Consider first the case $n=1$. Let $w(x):=\frac12\,1(|x|<1)$ for real $x$. Then $w\in L^2(\R)$ and for the Fourier transform $\hat w$ of $w$ and all real $t\ne0$ we have
\begin{equation*}
\hat w(t)=\int_\R dx\, e^{itx} w(x)=\frac{\sin t}t, \tag{1}\label{1}
\end{equation*}
with $\hat w(0)=1$. Let now $v:=w*w$. Then $v$ is of course compactly supported, and
\begin{equation*}
\hat v=\hat w^2.
\end{equation*}
Next, let $u$ be the inverse Fourier transform of $|\hat w|=\sqrt{\hat v}$, so that $u$ is the limit in $L^2(\R)$ as $A\to\infty$ of the functions $u_A$ defined by the formula
\begin{equation*}
u_A(x):=\frac1{2\pi}\,\int_{-A}^A dx e^{-itx} \frac{|\sin t|}{|t|}
=\frac1{2\pi}\,\int_{-A}^A dx \cos tx\, \frac{|\sin t|}{|t|}
\end{equation*}
for real $x$.
Note that $u\in L^2(\R)$, since $\hat u=|\hat w|\in L^2(\R)$. (One may also note that the function $u$ is real-valued.)

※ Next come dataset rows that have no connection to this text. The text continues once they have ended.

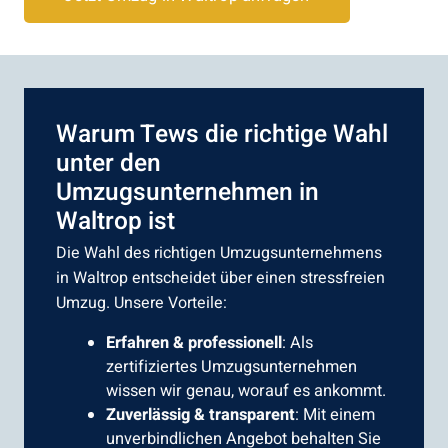
Warum Tews die richtige Wahl
unter den
Umzugsunternehmen in
Waltrop ist
Die Wahl des richtigen Umzugsunternehmens
in Waltrop entscheidet über einen stressfreien
Umzug. Unsere Vorteile:
Erfahren & professionell
: Als
zertifiziertes Umzugsunternehmen
wissen wir genau, worauf es ankommt.
Zuverlässig & transparent
: Mit einem
unverbindlichen Angebot behalten Sie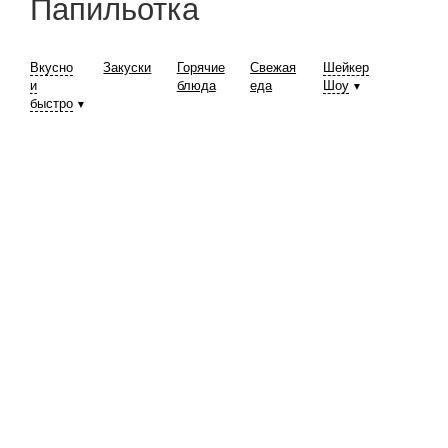
Папильотка
Вкусно
Закуски
Горячие
Свежая
Шейкер
и
блюда
еда
Шоу
▼
быстро
▼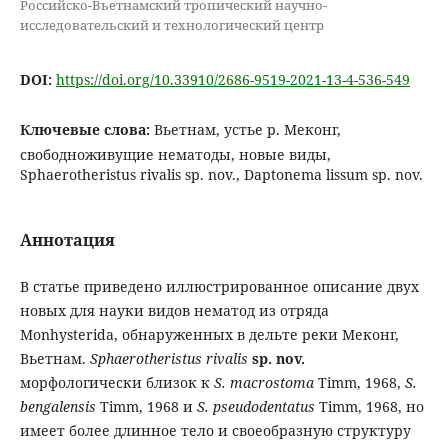
Российско-Вьетнамский тропический научно-
исследовательский и технологический центр
DOI:
https://doi.org/10.33910/2686-9519-2021-13-4-536-549
Ключевые слова:
Вьетнам, устье р. Меконг,
свободноживущие нематоды, новые виды,
Sphaerotheristus rivalis sp. nov., Daptonema lissum sp. nov.
Аннотация
В статье приведено иллюстрированное описание двух
новых для науки видов нематод из отряда
Monhysterida, обнаруженных в дельте реки Меконг,
Вьетнам.
Sphaerotheristus
rivalis
sp
.
nov
.
морфологически близок к
S
.
macrostoma
Timm, 1968,
S
.
bengalensis
Timm, 1968 и
S
.
pseudodentatus
Timm, 1968, но
имеет более длинное тело и своеобразную структуру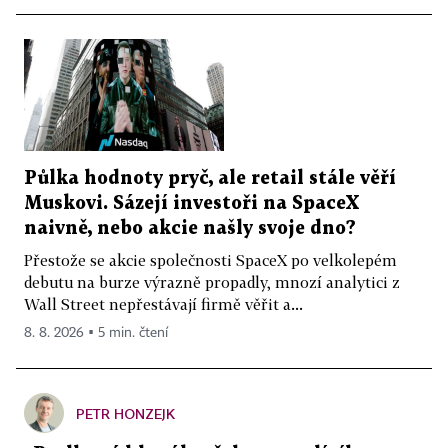
Půlka hodnoty pryč, ale retail stále věří
Muskovi. Sázejí investoři na SpaceX
naivně, nebo akcie našly svoje dno?
Přestože se akcie společnosti SpaceX po velkolepém
debutu na burze výrazně propadly, mnozí analytici z
Wall Street nepřestávají firmě věřit a...
8. 8. 2026 ▪ 5 min. čtení
PETR HONZEJK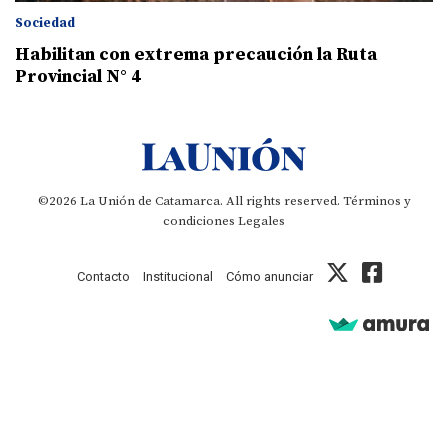
Sociedad
Habilitan con extrema precaución la Ruta
Provincial N° 4
©2026 La Unión de Catamarca. All rights reserved.
Términos y
condiciones
Legales
Contacto
Institucional
Cómo anunciar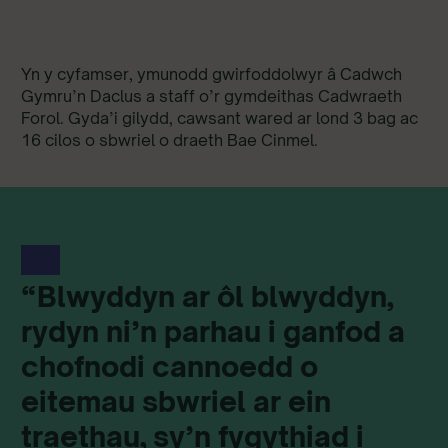
Yn y cyfamser, ymunodd gwirfoddolwyr â Cadwch
Gymru’n Daclus a staff o’r gymdeithas Cadwraeth
Forol. Gyda’i gilydd, cawsant wared ar lond 3 bag ac
16 cilos o sbwriel o draeth Bae Cinmel.
“Blwyddyn ar ôl blwyddyn,
rydyn ni’n parhau i ganfod a
chofnodi cannoedd o
eitemau sbwriel ar ein
traethau, sy’n fygythiad i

Also, $u*u=v$, since $\hat u^2=|\hat w|^2=\hat v$. So, $u*u$ is compactly supported.
If the function $u$ were compactly supported, then, by the easy part of [Schwartz's Paley–Wiener theorem][1], the Fourier transform $\hat u=|\hat w|$ could be extended to an entire function -- which is impossible, because, in view of \eqref{1}, the function $|\hat w|$ is not smooth on $\R$.
Thus, $w\in L^2(\R)$ and $u*u$ is compactly supported, but $u$ is not compactly supported.
---
To get now, for any natural $n$, an explicit example of a function $U\in L^2(\R^n)$ such that $U*U$ is compactly supported but $U$ is not compactly supported, it is enough to tensorize the function $u$ from the "one-dimensional" example above:
\begin{equation*}
U(x):=u^{\otimes n}(x)=u(x_1)\cdots u(x_n)
\end{equation*}
for $x=(x_1,\dots,x_n)\in\R^n$.
[1]: https://en.wikipedia.org/wiki/Paley%E2%80%93Wiener_theorem#Schwartz's_Paley%E2%80%93Wiener_theorem
[2]: https://mathoverflow.net/a/447181/36721